Les mots de la michna :

  • "Amar lichnayim: gazalti le-ehad mikem manè ve-eini yodea eizé mikem" - Il dit à deux personnes qu'il a volé un manè (cent dinars) à l'un d'eux, et il ne se souvient pas ni n'est sûr de savoir lequel des deux c'est, mais il veut rendre l'argent.

  • "O aviv chel ehad mikem hifkid li manè ve-eini yodea eizehou" - C'est le deuxième cas, où la halakha est identique dans ses principes : celui qui servait de chomer (gardien) dit que le père de l'un des deux lui a confié un manè à garder, et il ne sait pas de qui il s'agit.

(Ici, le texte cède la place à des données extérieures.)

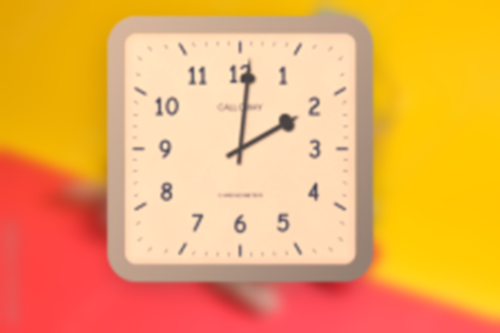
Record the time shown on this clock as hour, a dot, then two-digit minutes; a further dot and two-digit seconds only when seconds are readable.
2.01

  • "Noten lazé manè velazé manè, che-hoda mipi atsmo" - Puisque son intention est d'être quitte vis-à-vis du Ciel avec certitude, il donne un manè à chacun des deux hommes. Il se retrouve donc à perdre cent dinars supplémentaires - les cent qu'il a pris et qu'il rend, plus cent autres - et ce pour s'assurer que celui qui a été lésé par sa négligence ou son vol récupère la totalité de sa somme.

Le hidouch de la michna :

Pour bien comprendre le sens de cette halakha, il faut la comparer à d'autres cas. Si les deux hommes le poursuivaient en justice, et que chacun prétendait : "Ce manè m'appartient", que devrait-il faire ? Dans un cas normal, où l'homme n'aurait rien fait de répréhensible et qu'aucune culpabilité ne pèserait sur lui, il pourrait dire : "Voici le manè, arrangez-vous entre vous", et le bet din qui interviendrait partagerait la somme entre eux à parts égales en raison du doute.

Cependant, le cas de notre michna est différent. Ici, l'homme a commis un acte répréhensible - soit il a été négligent dans son rôle de chomer, soit il a été voleur - et c'est pourquoi les Sages lui ont infligé une amende. Ils lui disent : certes, si tu n'avais pas commis d'acte répréhensible, tu aurais pu rendre le manè et laisser les deux hommes s'arranger entre eux (puisque l'un d'eux ment certainement), mais comme tu t'es mal conduit - que ce soit en tant que chomer négligent ou en tant que voleur - on te condamne à payer deux fois.

En réalité, dans le cas où tous deux portent plainte, chacun des deux qui prétend qu'on lui doit le manè est tenu de jurer que l'argent lui appartient, car celui qui veut extraire de l'argent de son prochain sans preuve absolue doit prêter serment. Après qu'ils ont tous deux juré, il paie aux deux. Ce double paiement est une amende et une punition pour s'être mal conduit dès le départ ; s'il n'avait pas été négligent ou fautif, il n'aurait pas porté cette responsabilité et n'aurait pas payé deux fois.

Pourquoi la michna a-t-elle précisément choisi l'exemple de "le père de l'un de vous" :

Notre michna traite d'un homme qui cherche à faire ce qui est juste et à réparer la situation même vis-à-vis des lois du Ciel (diné chamayim), c'est pourquoi elle a pris le cas où c'est précisément le père de l'un des deux qui lui a confié l'argent. Car s'il s'était agi des deux hommes eux-mêmes, si c'était eux qui avaient fait le dépôt, chacun d'eux connaîtrait la vérité : lorsqu'il dit "je ne sais pas lequel de vous c'est", l'un des deux aurait dû dire "moi je sais que c'est moi". Et dans une telle situation, il n'aurait pas été considéré comme totalement fautif, et par conséquent il n'aurait pas eu l'obligation de payer deux fois.

Mais dans le cas présent, puisqu'il a fauté, on lui inflige une amende, et il doit payer deux fois s'il souhaite être quitte vis-à-vis du Ciel - et ce même si ces personnes ne jurent pas que l'argent leur revient.

En résumé : La Michna présente deux cas - un voleur et un gardien qui a commis une négligence - où la personne cherche de sa propre initiative à s'acquitter envers le Ciel, mais ignore auquel des deux hommes elle est redevable. La règle est "Noten lazeh maneh velazeh maneh, chehodah mipi atsmo" - il donne un maneh à celui-ci et un maneh à celui-là, car il a avoué de lui-même : puisqu'il a agi de manière inappropriée, les Sages le pénalisent avec un double paiement, et il ne peut se contenter de déposer les cent devant les deux personnes pour qu'elles s'arrangent entre elles. Nous avons également expliqué pourquoi la Michna précise qu'il s'agit du dépôt effectué par le père de l'un d'eux - afin de présenter une situation où aucun des deux ne connaît la vérité de façon certaine.